Unterschiedliche Ordnungsbegriffe

Bevor nun jemand, ermutigt vom Beispiel der britischen Patientin, auf die Idee kommt, die Polizei seines Landes über seinen Eigenanbau in Kenntnis zu setzen, muss man ein paar Worte über die unterschiedlichen Sichtweisen der britischen Polizei verlieren. Der Polizeichef der Stadt Durham beispielsweise verzichtet nicht nur auf die Strafverfolgung, sondern verkündete auch die Entkriminalisierung des Cannabis. Nach seiner Argumentation untergräbt die Aufrechterhaltung des Cannabisverbots die öffentliche Sicherheit, gefährdet die KonsumentInnen und garantiert organisierten Verbrechern Einnahmen von mehreren Millionen Pfund.
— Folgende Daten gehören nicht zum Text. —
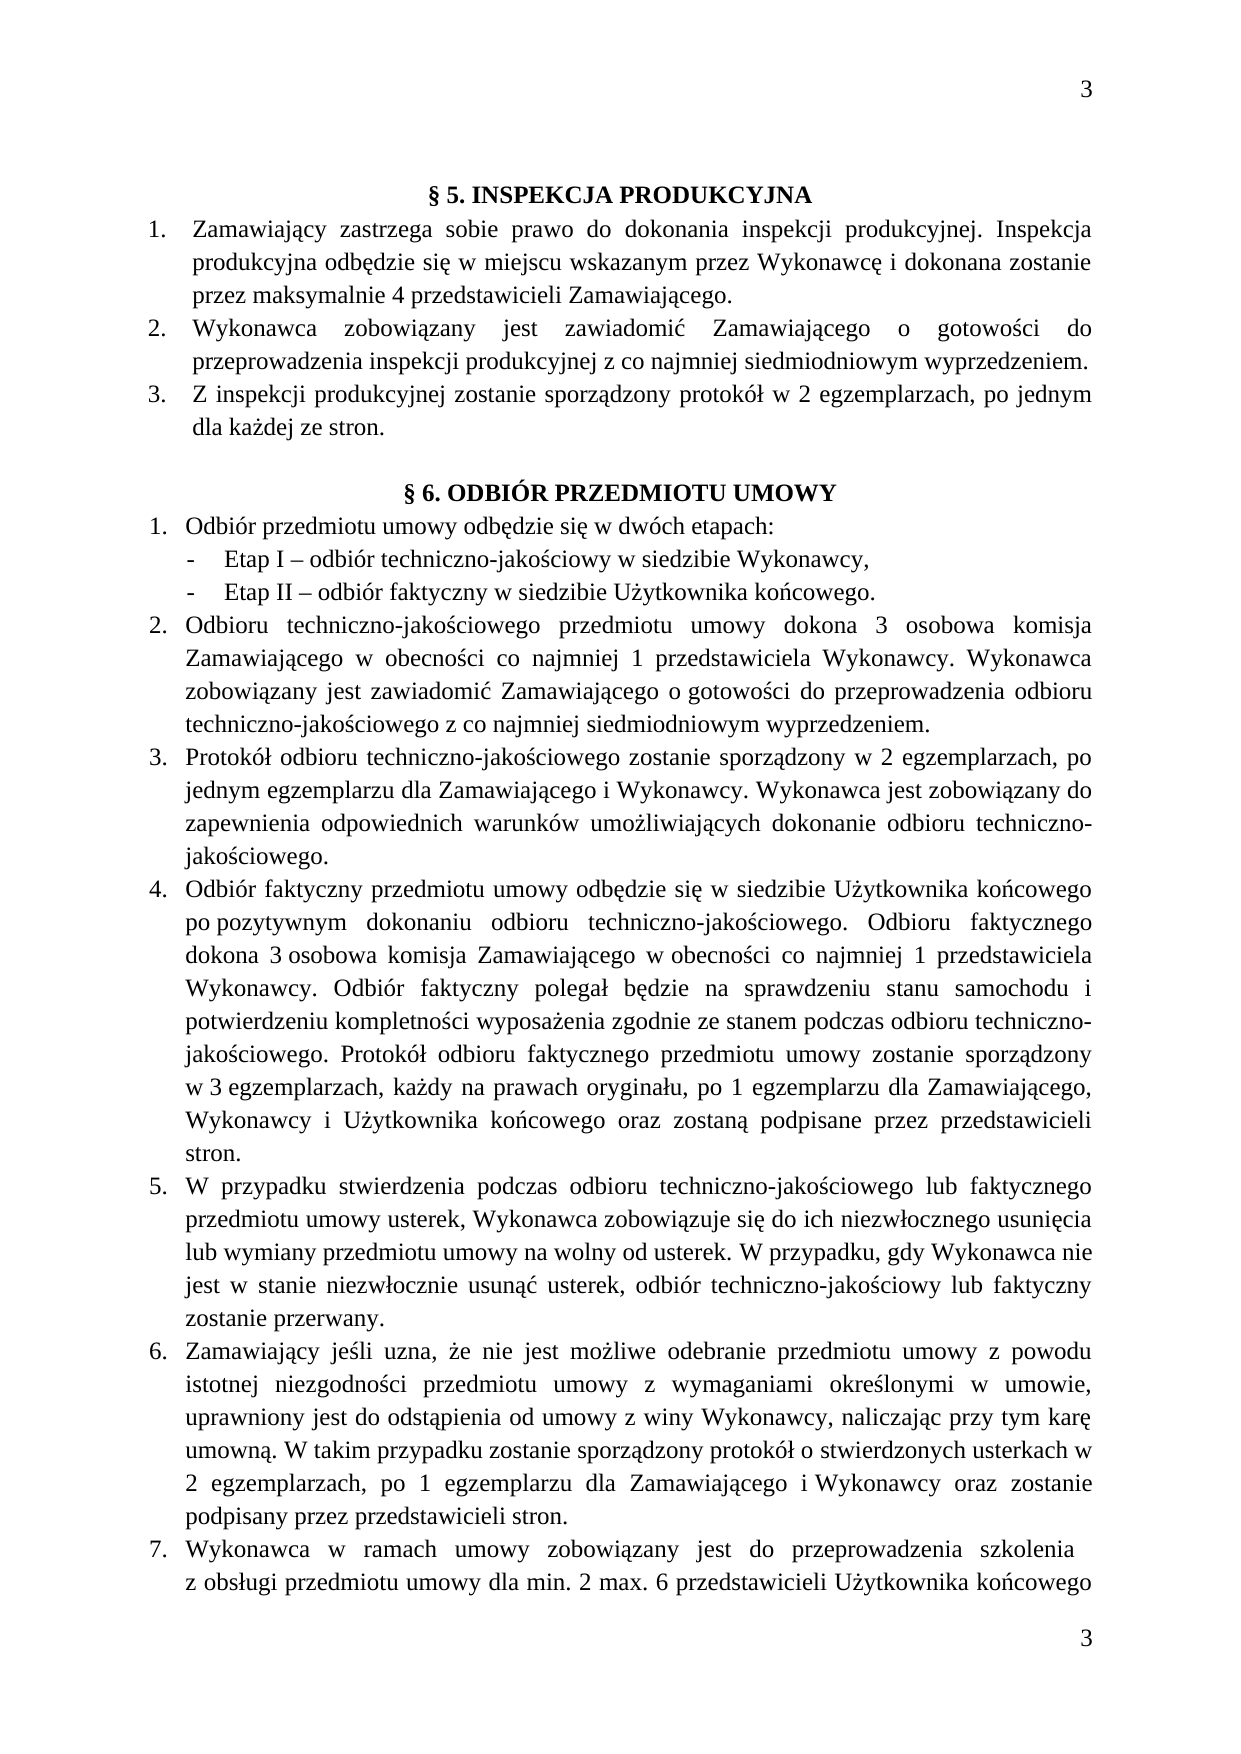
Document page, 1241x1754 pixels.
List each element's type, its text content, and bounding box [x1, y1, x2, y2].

text § 6. ODBIÓR PRZEDMIOTU UMOWY [148, 478, 1093, 507]
list Z inspekcji produkcyjnej zostanie sporządzony protokół w 2 egzemplarzach, po jednym dla każdej ze stron. [148, 379, 1093, 441]
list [149, 1534, 1093, 1596]
list Odbiór faktyczny przedmiotu umowy odbędzie się w siedzibie Użytkownika końcowego po pozytywnym dokonaniu odbioru techniczno-jakościowego. Odbioru faktycznego dokona 3 osobowa komisja Zamawiającego w obecności co najmniej 1 przedstawiciela Wykonawcy. Odbiór faktyczny polegał będzie na sprawdzeniu stanu samochodu i potwierdzeniu kompletności wyposażenia zgodnie ze stanem podczas odbioru techniczno-jakościowego. Protokół odbioru faktycznego przedmiotu umowy zostanie sporządzony w 3 egzemplarzach, każdy na prawach oryginału, po 1 egzemplarzu dla Zamawiającego, Wykonawcy i Użytkownika końcowego oraz zostaną podpisane przez przedstawicieli stron. [149, 874, 1093, 1167]
list W przypadku stwierdzenia podczas odbioru techniczno-jakościowego lub faktycznego przedmiotu umowy usterek, Wykonawca zobowiązuje się do ich niezwłocznego usunięcia lub wymiany przedmiotu umowy na wolny od usterek. W przypadku, gdy Wykonawca nie jest w stanie niezwłocznie usunąć usterek, odbiór techniczno-jakościowy lub faktyczny zostanie przerwany. [149, 1171, 1093, 1332]
list Protokół odbioru techniczno-jakościowego zostanie sporządzony w 2 egzemplarzach, po jednym egzemplarzu dla Zamawiającego i Wykonawcy. Wykonawca jest zobowiązany do zapewnienia odpowiednich warunków umożliwiających dokonanie odbioru techniczno-jakościowego. [149, 742, 1093, 870]
list Odbiór przedmiotu umowy odbędzie się w dwóch etapach: [149, 511, 1093, 539]
list Odbioru techniczno-jakościowego przedmiotu umowy dokona 3 osobowa komisja Zamawiającego w obecności co najmniej 1 przedstawiciela Wykonawcy. Wykonawca zobowiązany jest zawiadomić Zamawiającego o gotowości do przeprowadzenia odbioru techniczno-jakościowego z co najmniej siedmiodniowym wyprzedzeniem. [149, 610, 1093, 738]
list Wykonawca zobowiązany jest zawiadomić Zamawiającego o gotowości do przeprowadzenia inspekcji produkcyjnej z co najmniej siedmiodniowym wyprzedzeniem. [148, 313, 1093, 374]
list Etap I – odbiór techniczno-jakościowy w siedzibie Wykonawcy, [186, 544, 1093, 573]
list Zamawiający jeśli uzna, że nie jest możliwe odebranie przedmiotu umowy z powodu istotnej niezgodności przedmiotu umowy z wymaganiami określonymi w umowie, uprawniony jest do odstąpienia od umowy z winy Wykonawcy, naliczając przy tym karę umowną. W takim przypadku zostanie sporządzony protokół o stwierdzonych usterkach w 2 egzemplarzach, po 1 egzemplarzu dla Zamawiającego i Wykonawcy oraz zostanie podpisany przez przedstawicieli stron. [149, 1336, 1093, 1530]
text § 5. INSPEKCJA PRODUKCYJNA [148, 181, 1093, 209]
list Zamawiający zastrzega sobie prawo do dokonania inspekcji produkcyjnej. Inspekcja produkcyjna odbędzie się w miejscu wskazanym przez Wykonawcę i dokonana zostanie przez maksymalnie 4 przedstawicieli Zamawiającego. [148, 214, 1093, 308]
list Etap II – odbiór faktyczny w siedzibie Użytkownika końcowego. [186, 577, 1093, 606]
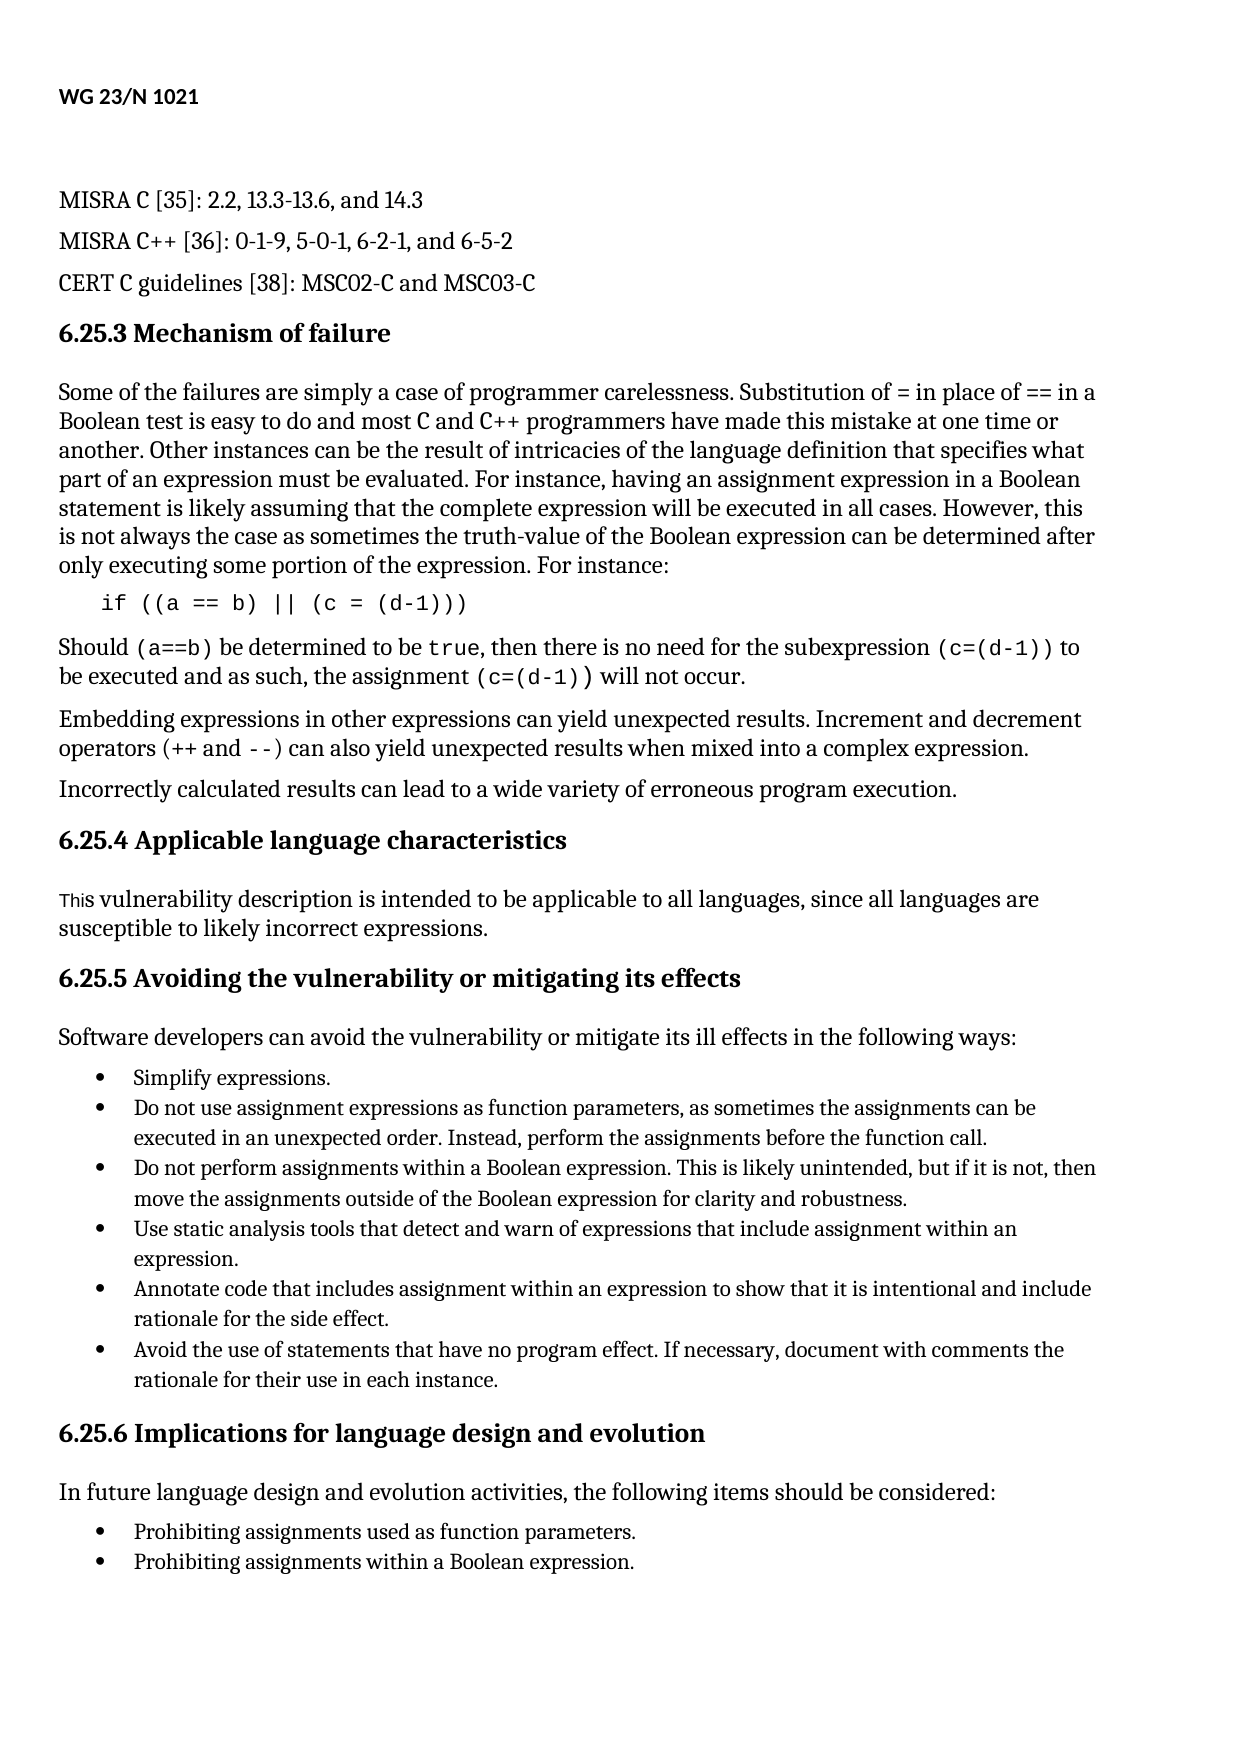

Der Polizeichef erwähnte ausdrücklich die SelbstanbauerInnen von wenigen Pflanzen und erklärte, dass sie nicht in den Zuständigkeitsbereich der Polizei fallen. Diese Meinung wird natürlich nicht von allen britischen PolizistInnen
geteilt, daher kann sich nicht jeder, der die Petition unterzeichnet hat, in Sicherheit wiegen. Das Portal Leafly sprach mit einer 54-jährigen Dame aus Südwales, die ebenfalls unter Fibromyalgie leidet. Man muss wissen, dass die dortige Polizei im Gegensatz zu der in Durham keinerlei Toleranz gegenüber Cannabis zeigt.  Jeden Tag hört man von Polizeiaktionen.  Die Patientin befürchtet, dass die Polizei bei einem Verdacht gewaltsam in die Wohnung eindringt und daher wagt sie es nicht, zu Hause zu konsumieren. Dabei ist es ihr einziger Wunsch, ein paar Pflanzen zu ziehen, um eine Auswahl zu haben und um zu wissen, was sie konsumiert. Sie erzählte auch von einem anderen Patienten, der einem Arzt berichtet hatte, dass Cannabis bei seinen Symptomen hilft. Kaum eine Woche später sprach ein Sozialarbeiter bei ihm vor und erkundigte sich nach dem Wohlergehen seiner Tochter. Er unterschrieb die Petition, um klar zu zeigen, dass er kein Krimineller ist, er nur seine Krankheit therapiert und nicht beabsichtigt, die Verbrecherkartelle zu vergrößern. Solange ein Großteil der ÄrztInnen den PatientInnen kein Cannabis verschreibt und solange die legale Beschaffung so teuer ist, sind von den betroffenen PatientInnen ähnliche Aktionen zu erwarten. An den Beispielen aus verschiedenen Ländern können wir erkennen, dass im ersten Zeitraum nach der Legalisierung von medizinischem Cannabis dessen Beschaffung ausgesprochen teuer ist. Bis sich die Lage entspannt hat, müsste die Polizei sich zurückhalten und diejenigen PatientInnen in Frieden lassen, für die der Eigenanbau die einzige Lösung darstellt. Wünschenswert wäre, dass sich die Ansichten aus Durham verbreiten, ebenso die Entkriminalisierung, damit die Justiz klar zwischen KonsumentInnen und HändlerInnen unterscheiden kann. Wir können sicher sein, dass wir noch viel über das britische Programm für medizinisches Cannabis hören werden und wir hoffen, dass dies in Zukunft dann positive Nachrichten sein werden.